■ Directives ■
**1.** Reproduce verbatim the part of the passage on the Daimler Freeline starting at "Three power units" and ending at "and G6HS respectively.".
**2.** Decide whether each statement below agrees with the passage on the Daimler Freeline. Answer yes or no for each, and quote the deciding words.
(a) Sentinel of Shrewsbury was the first manufacturer to offer the underfloor-engined design for general sale, starting in 1947.
(b) The second demonstrator, chassis 25001, was bodied by H. V. Burlingham.
(c) The output of the D650H engine was raised to 150 bhp.

■ Document ■
--------

The first underfloor-engined bus and coach chassis in Britain were built by Leyland Motors, Tilling-Stevens and the Associated Equipment Company in the years immediately prior to World War II. During wartime, the BMMO (Midland Red) company built prototypes for a substantial fleet of buses to this layout, which they built from 1946 for their own use: over 400 were in service by 1952.
The first manufacturer to offer this new, and more economic design, for general sale was Sentinel of Shrewsbury, from 1947, their models being of integral construction, as was the Leyland-MCW Olympic which followed, in 1948. In 1949, the Associated Equipment Company launched its Regal IV chassis. In 1950, Leyland Motors introduced the Leyland Royal Tiger, also a separate chassis.
The previous Daimler CVD6 half-cab single decker had sold well immediately after the war, particularly to coach operators and independent bus operators, neither of whom were previously core Daimler customers. When, in 1950, the permitted length of single deckers was relaxed, to a new maximum of 30 feet, the CVD6 was offered in a version for long bodies, but half-cabs were becoming obsolete on the home market.
In April 1950, Daimler announced that it would build an underfloor-engined bus and coach chassis. This was the Freeline. The first two were demonstrators. Chassis 25000 was a D650HS sent from Coventry to H. V. Burlingham for bodying to the Seagull coach style, in March 1951. It was later registered LKV218. The second demonstrator, chassis 25001 was sent to Duple Coachbuilders in Hendon and received a B30D+30 (standing) bus body. It was registered LRW377 and exhibited on the Daimler stand at the 1951 Scottish Motor Show at the Kelvin Hall in Glasgow, in the livery of Edinburgh Corporation, whose general manager was eager to trial standee single deckers on busier routes.
Like its Leyland and AEC rivals, the Freeline had a high, straight ladder frame, made of substantial steel channel section, with an optional rear drop-frame extension for luggage boots on coaches, or standee platforms for urban buses.
Three power units were offered:
The 5HLW and 6HLW from L Gardner and Sons Ltd were also used in equivalent chassis by Guy Motors, Bristol Commercial Vehicles, and Atkinson Vehicles Ltd and in an integral by Saunders-Roe. The 5HLW five-cylinder 7-litre engine developed 87 bhp, later uprated to 94 bhp, and the 6HLW 8.4-litre six-cylinder produced 102 bhp, later uprated to 112.
Models with these engines were coded G5HS and G6HS respectively.
Daimler also offered a purpose-built own-make engine for this model. This engine was called the D650H and was derived from the D650 engine used in the rare post-war CD650 double-decker. Swept volume was 10.6 litres, and the major difference from the vertical version of the engine was the sump casting. Parts commonality was such that CD650 operators could, and did, use the 'top end' of the horizontal engine when they could not get spares for the vertical version. Output was originally 125 bhp @ 1,650 rpm but this was soon raised to 150 bhp @ 2,000 rpm, which was class-leading power in 1953. The model code for this version was D650HS.
The axles was similar to those of the CD650, the rear axle being a substantial underslung worm unit, with the differential offset to the left.

--------

Dataset entries:
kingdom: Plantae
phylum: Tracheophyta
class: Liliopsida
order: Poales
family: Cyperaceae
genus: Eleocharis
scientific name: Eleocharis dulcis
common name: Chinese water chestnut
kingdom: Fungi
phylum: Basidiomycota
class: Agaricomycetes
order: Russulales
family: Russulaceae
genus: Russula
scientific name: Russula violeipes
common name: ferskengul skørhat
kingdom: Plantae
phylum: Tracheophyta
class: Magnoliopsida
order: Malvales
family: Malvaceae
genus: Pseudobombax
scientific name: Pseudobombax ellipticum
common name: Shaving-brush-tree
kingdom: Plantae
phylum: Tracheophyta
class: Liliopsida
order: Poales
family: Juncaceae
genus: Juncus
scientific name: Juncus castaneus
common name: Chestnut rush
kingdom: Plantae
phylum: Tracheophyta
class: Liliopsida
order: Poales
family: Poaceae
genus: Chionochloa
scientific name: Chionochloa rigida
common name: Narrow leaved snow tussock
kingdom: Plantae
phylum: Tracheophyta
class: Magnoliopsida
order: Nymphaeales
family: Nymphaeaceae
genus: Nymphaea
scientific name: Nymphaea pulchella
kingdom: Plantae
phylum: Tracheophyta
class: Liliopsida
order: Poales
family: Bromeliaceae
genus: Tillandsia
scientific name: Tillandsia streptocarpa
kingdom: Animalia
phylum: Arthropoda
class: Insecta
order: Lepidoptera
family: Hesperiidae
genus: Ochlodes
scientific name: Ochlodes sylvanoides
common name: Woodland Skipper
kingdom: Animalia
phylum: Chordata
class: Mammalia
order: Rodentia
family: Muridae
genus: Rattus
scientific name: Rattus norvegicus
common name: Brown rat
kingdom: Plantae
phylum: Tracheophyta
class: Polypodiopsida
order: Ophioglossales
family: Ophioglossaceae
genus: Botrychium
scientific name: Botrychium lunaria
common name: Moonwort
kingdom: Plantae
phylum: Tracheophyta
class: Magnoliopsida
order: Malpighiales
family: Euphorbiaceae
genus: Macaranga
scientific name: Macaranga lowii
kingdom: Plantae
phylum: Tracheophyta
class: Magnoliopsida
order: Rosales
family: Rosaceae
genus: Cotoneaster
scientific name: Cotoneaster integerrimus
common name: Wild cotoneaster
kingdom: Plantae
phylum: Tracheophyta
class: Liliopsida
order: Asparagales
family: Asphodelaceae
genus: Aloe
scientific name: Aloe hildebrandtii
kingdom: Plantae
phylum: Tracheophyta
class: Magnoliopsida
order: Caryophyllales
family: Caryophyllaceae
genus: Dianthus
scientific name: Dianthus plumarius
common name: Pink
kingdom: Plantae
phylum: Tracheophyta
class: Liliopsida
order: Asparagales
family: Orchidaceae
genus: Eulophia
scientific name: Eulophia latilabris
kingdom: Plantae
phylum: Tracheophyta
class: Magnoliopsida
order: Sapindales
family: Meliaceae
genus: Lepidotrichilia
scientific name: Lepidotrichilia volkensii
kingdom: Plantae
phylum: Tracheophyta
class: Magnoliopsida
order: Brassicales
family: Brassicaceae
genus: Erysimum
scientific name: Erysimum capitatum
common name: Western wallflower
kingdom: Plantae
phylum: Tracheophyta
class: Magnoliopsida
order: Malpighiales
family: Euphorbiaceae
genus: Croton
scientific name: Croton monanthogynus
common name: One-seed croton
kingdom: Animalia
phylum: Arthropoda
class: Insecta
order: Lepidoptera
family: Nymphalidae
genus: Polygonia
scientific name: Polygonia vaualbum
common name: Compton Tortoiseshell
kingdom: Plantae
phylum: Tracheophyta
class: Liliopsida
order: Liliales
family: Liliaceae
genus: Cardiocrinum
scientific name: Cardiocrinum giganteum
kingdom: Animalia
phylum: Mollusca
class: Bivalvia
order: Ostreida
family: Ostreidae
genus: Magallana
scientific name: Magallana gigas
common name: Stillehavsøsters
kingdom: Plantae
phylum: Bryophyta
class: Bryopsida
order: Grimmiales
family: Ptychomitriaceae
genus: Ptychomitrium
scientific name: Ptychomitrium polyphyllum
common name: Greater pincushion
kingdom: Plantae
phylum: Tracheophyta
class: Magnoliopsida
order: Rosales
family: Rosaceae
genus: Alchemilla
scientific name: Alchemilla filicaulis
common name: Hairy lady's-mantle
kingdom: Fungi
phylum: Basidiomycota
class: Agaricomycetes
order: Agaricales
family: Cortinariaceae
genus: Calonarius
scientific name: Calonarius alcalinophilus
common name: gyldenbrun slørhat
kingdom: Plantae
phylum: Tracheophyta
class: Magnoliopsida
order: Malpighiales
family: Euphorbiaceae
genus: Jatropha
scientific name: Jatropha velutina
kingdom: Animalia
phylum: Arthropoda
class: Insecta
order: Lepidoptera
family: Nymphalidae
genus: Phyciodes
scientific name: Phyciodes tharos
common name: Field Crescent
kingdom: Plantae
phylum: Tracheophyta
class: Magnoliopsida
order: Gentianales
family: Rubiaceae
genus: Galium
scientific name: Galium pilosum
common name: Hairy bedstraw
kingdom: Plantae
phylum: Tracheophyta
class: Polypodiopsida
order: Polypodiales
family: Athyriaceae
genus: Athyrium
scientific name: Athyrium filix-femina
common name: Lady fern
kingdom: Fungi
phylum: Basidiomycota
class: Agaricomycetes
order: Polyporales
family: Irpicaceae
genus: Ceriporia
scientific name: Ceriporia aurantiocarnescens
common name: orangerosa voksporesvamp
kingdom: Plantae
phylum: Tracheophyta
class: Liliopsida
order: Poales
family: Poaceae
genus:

--------

■ Solutions to the problems ■
**1.**
Three power units were offered:
The 5HLW and 6HLW from L Gardner and Sons Ltd were also used in equivalent chassis by Guy Motors, Bristol Commercial Vehicles, and Atkinson Vehicles Ltd and in an integral by Saunders-Roe. The 5HLW five-cylinder 7-litre engine developed 87 bhp, later uprated to 94 bhp, and the 6HLW 8.4-litre six-cylinder produced 102 bhp, later uprated to 112.
Models with these engines were coded G5HS and G6HS respectively.

**2.**
(a) Yes: "The first manufacturer to offer this new, and more economic design, for general sale was Sentinel of Shrewsbury, from 1947"
(b) No: "The second demonstrator, chassis 25001 was sent to Duple Coachbuilders in Hendon"
(c) Yes: "this was soon raised to 150 bhp @ 2,000 rpm"